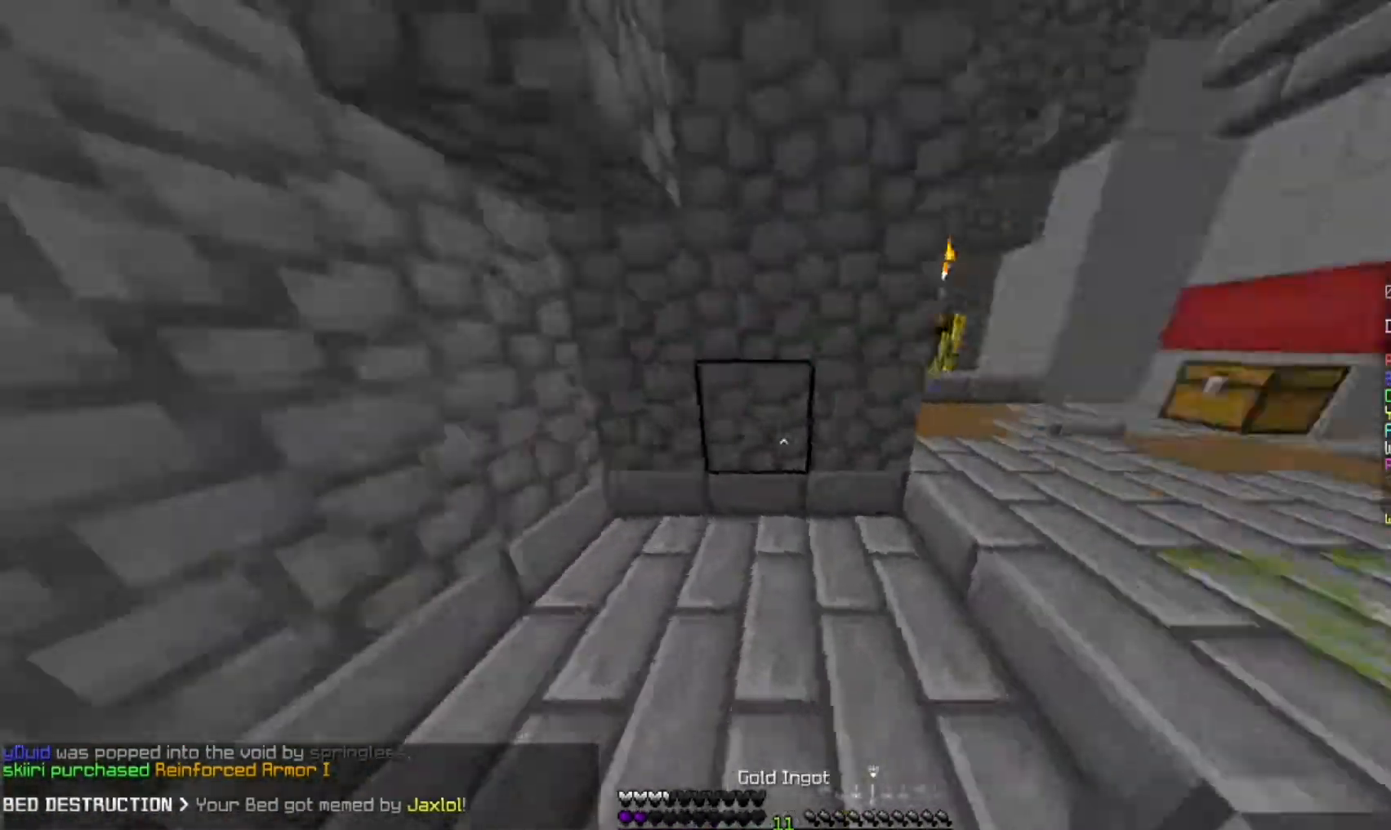
{"keys": ["w"], "mouse": [], "events": [[67, "a", "up"], [450, "d", "up"]]}
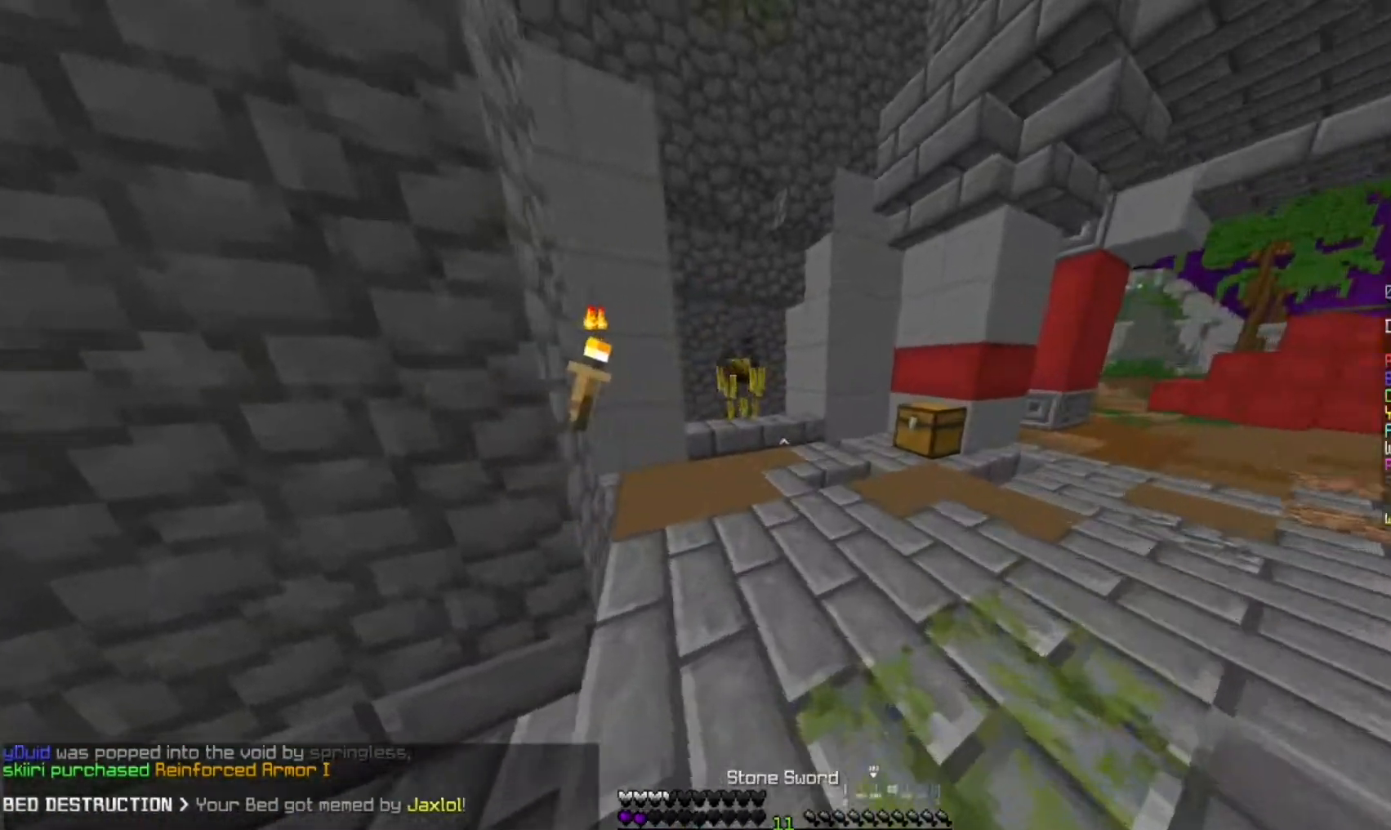
{"keys": ["w"], "mouse": [], "events": []}
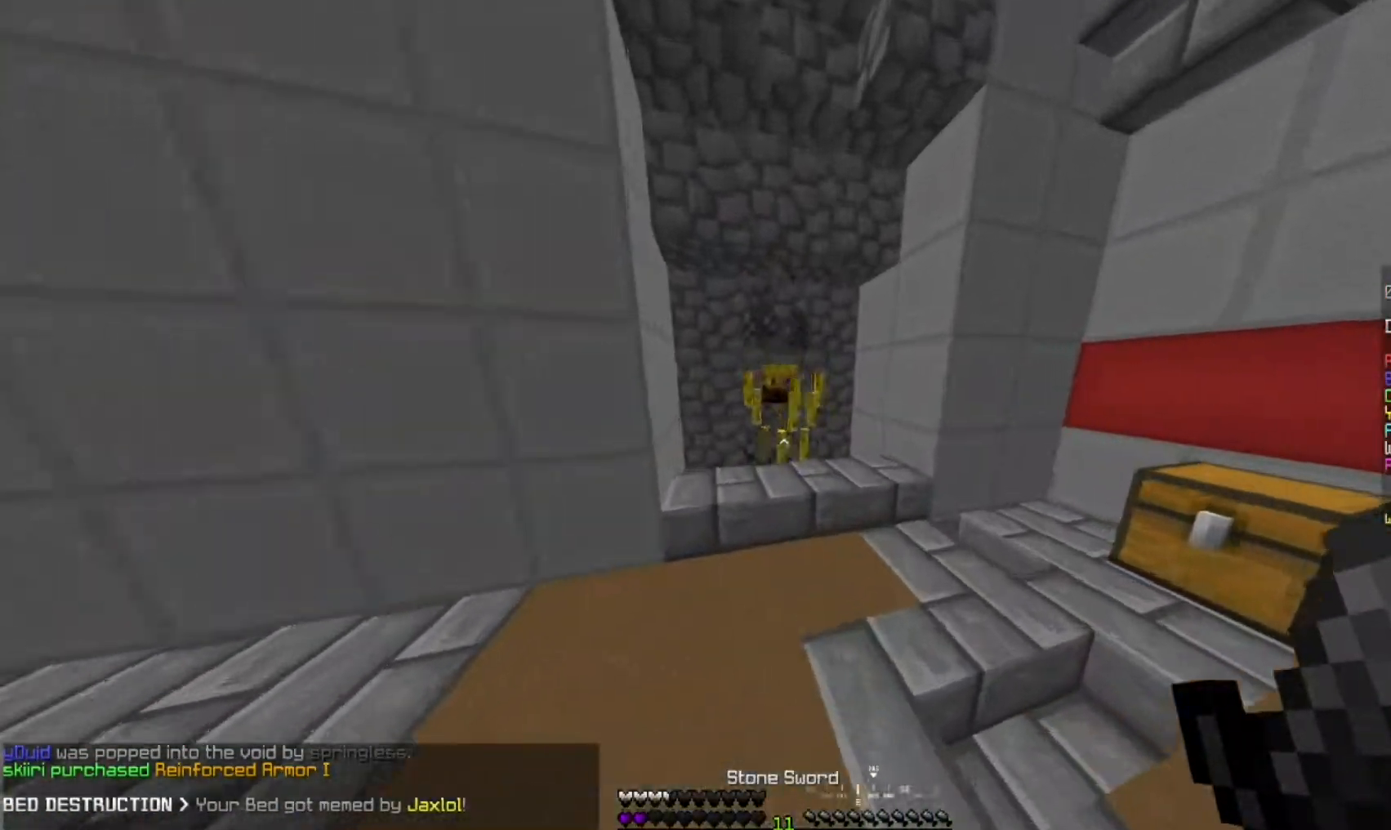
{"keys": [], "mouse": [], "events": [[267, "mouse_right", "down"], [400, "w", "up"], [417, "mouse_right", "up"]]}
○ ○ ○
= WHAT YOU WILL DO =
With the pictures removed, write the listing out word for word.

= REPLY =
{"keys": ["w"], "mouse": [], "events": [[67, "a", "up"], [450, "d", "up"]]}
{"keys": ["w"], "mouse": [], "events": []}
{"keys": [], "mouse": [], "events": [[267, "mouse_right", "down"], [400, "w", "up"], [417, "mouse_right", "up"]]}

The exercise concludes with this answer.